I'm no expert (this will become obvious momentarily) so I've always been puzzled about one thing. At a certain point a mother gives birth to a child with a different genetic code, right? Fine, but let's say the child is a female. My question is; where does the male come from with the same genetic code to propagate this new species? Or is it a horse + donkey = mule type of thing where the species are similar enough to carry on. My ignorance on this is great so I would appreciate any answers you could provide?You're asking the wrong person, allow me...
The answer is that it's not a matter of having "same" or "different" genetic code. Every human being has a different, unique genetic code (that's why DNA matching works in criminal cases).

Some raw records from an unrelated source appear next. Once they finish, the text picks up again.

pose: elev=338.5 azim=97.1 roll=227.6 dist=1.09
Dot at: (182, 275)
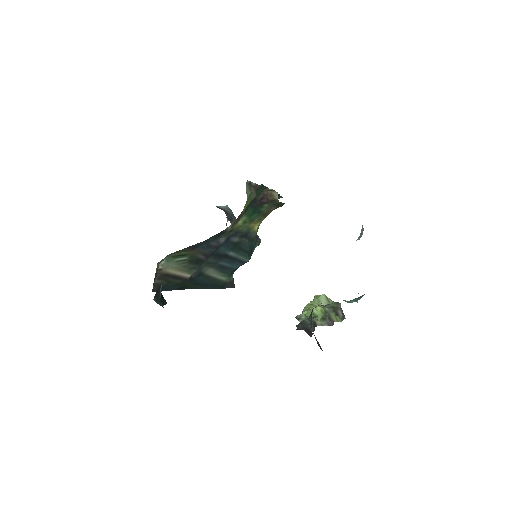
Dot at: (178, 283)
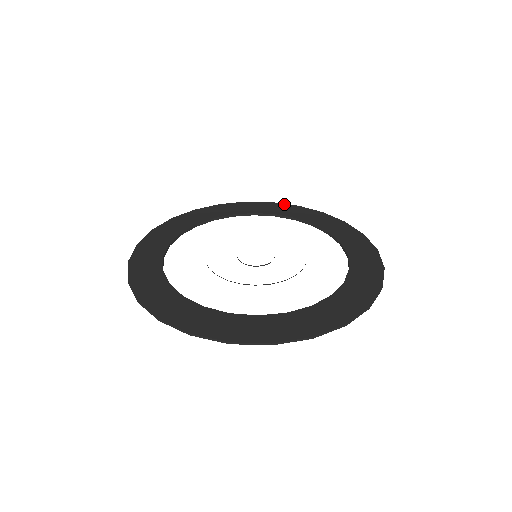
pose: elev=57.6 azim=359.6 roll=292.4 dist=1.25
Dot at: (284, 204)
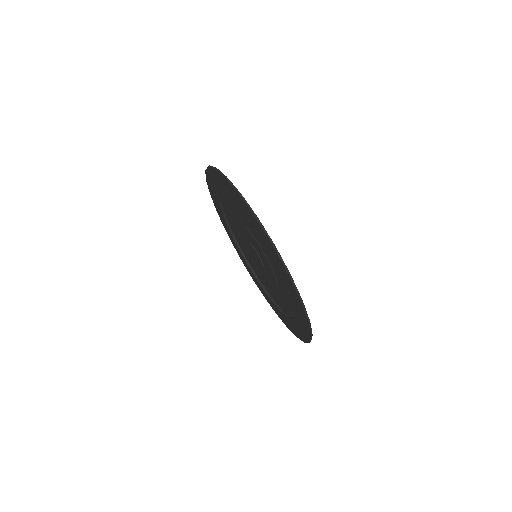
Dot at: occluded
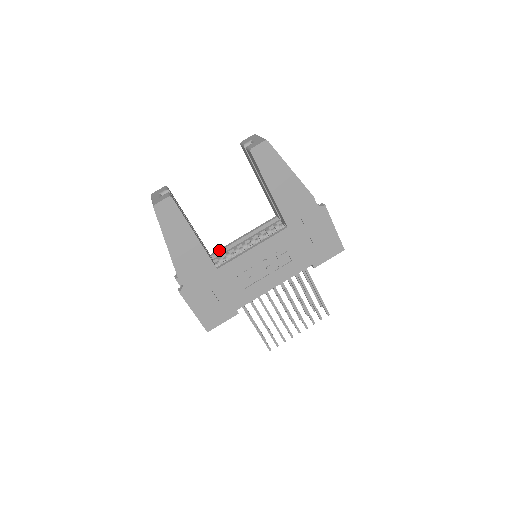
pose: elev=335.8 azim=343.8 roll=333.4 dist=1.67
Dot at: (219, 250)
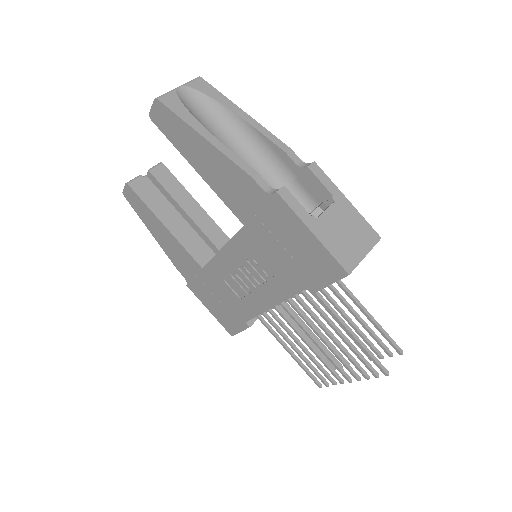
Dot at: occluded
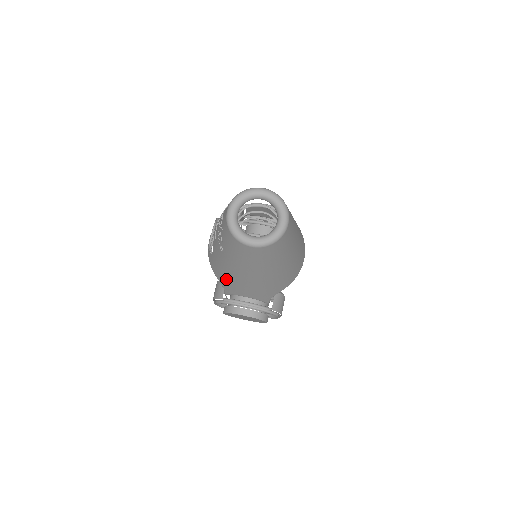
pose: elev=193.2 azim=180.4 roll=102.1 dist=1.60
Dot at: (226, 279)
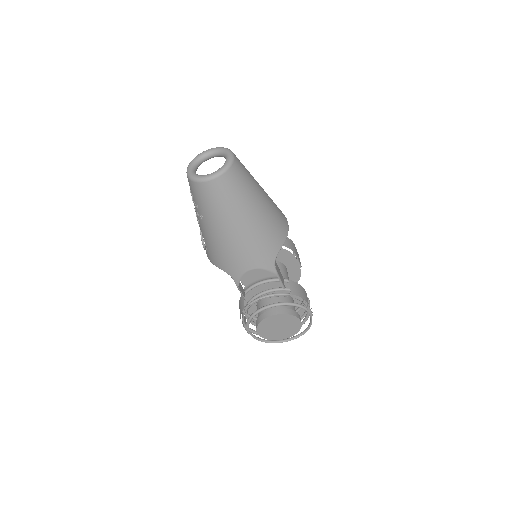
Dot at: (224, 257)
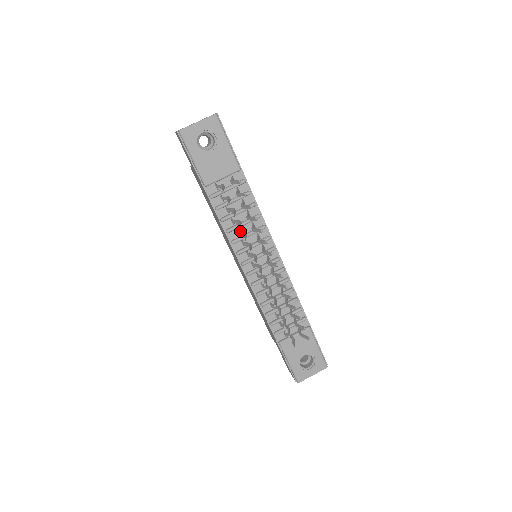
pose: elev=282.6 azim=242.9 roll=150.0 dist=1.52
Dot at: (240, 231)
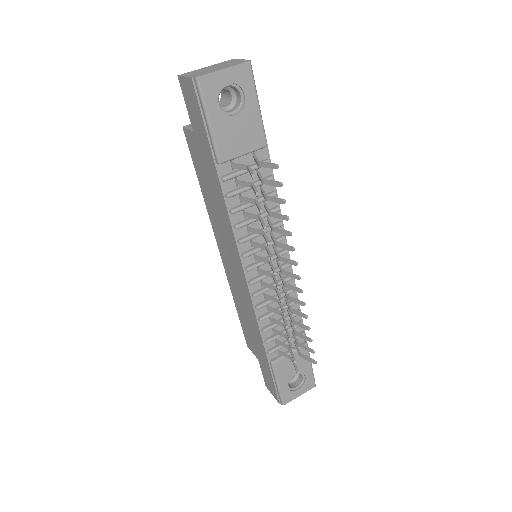
Dot at: (253, 228)
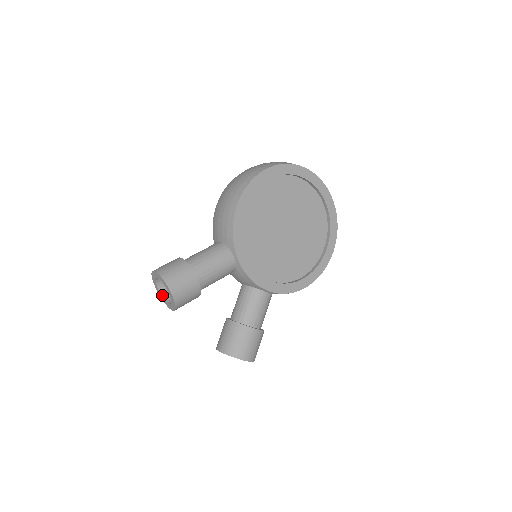
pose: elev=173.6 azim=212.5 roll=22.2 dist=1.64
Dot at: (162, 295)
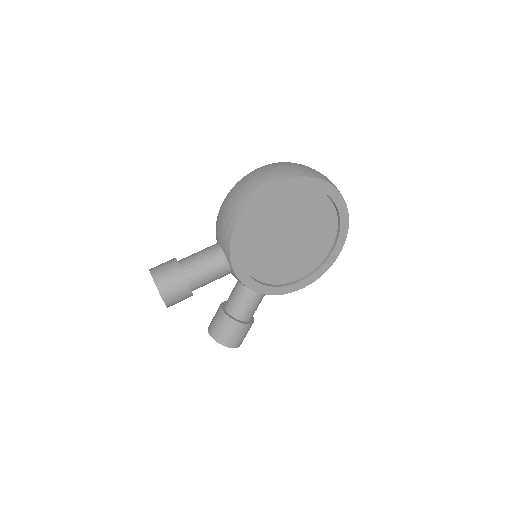
Dot at: occluded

But obviously we can still interbreed.
No "exact match" of DNA is required to interbreed, just "close enough".
And the short answer to your question (there are all sorts of fascinating complicating details) is that when a population (usually, an isolated *subpopulation*) of species X is evolving towards becoming species Y, the amount of genetic change per generation is small enough that each member of the population can continue to interbreed with the rest of the population, even if it has a mutation that hasn't yet spread to the rest of the population.
Over several generations its novel mutation does spread through the population and becomes ubiquitous in the population, and thus when the next novel mutation pops up in the population, everyone's already on the same "page" with respect to the last one, and the new mutation is no more hindrance to interbreeding than the last one originally was.
Rinse, repeat, etc.
Eventually number of novel mutations in the population becomes so large that even though the population itself can still interbreed (because they all "evolved together" into species Y through genetic exchange), the population is "enough different" DNA-wise that it will no longer be able to interbreed with members of the *original* population of species X it split off from (which itself may be relatively unchanged, or evolved off in a different direction itself).
This is how one species splits into two (or more), each "daughter" species unable to mate with its "sister" species, yet always able to breed with itself at every stage along the way.
Look back a few posts for a discussion of "ring species", whereby each subgroup along a "ring" around a mountain or whatever is still able to interbreed with its "neighbor" subgroups on the ring, but when the far "arms" of the ring meet each arm has changed enough genetically that they are unable to mate at the point where they "meet up" on the other side of the geographic obstacle. This works in a way similar to my description above -- each subgroup is "not too different" from its neighbors to interbreed, but over the whole extent of the line/ring, the far "ends" have diverged enough from each other to be unable to mate. Same thing, basically.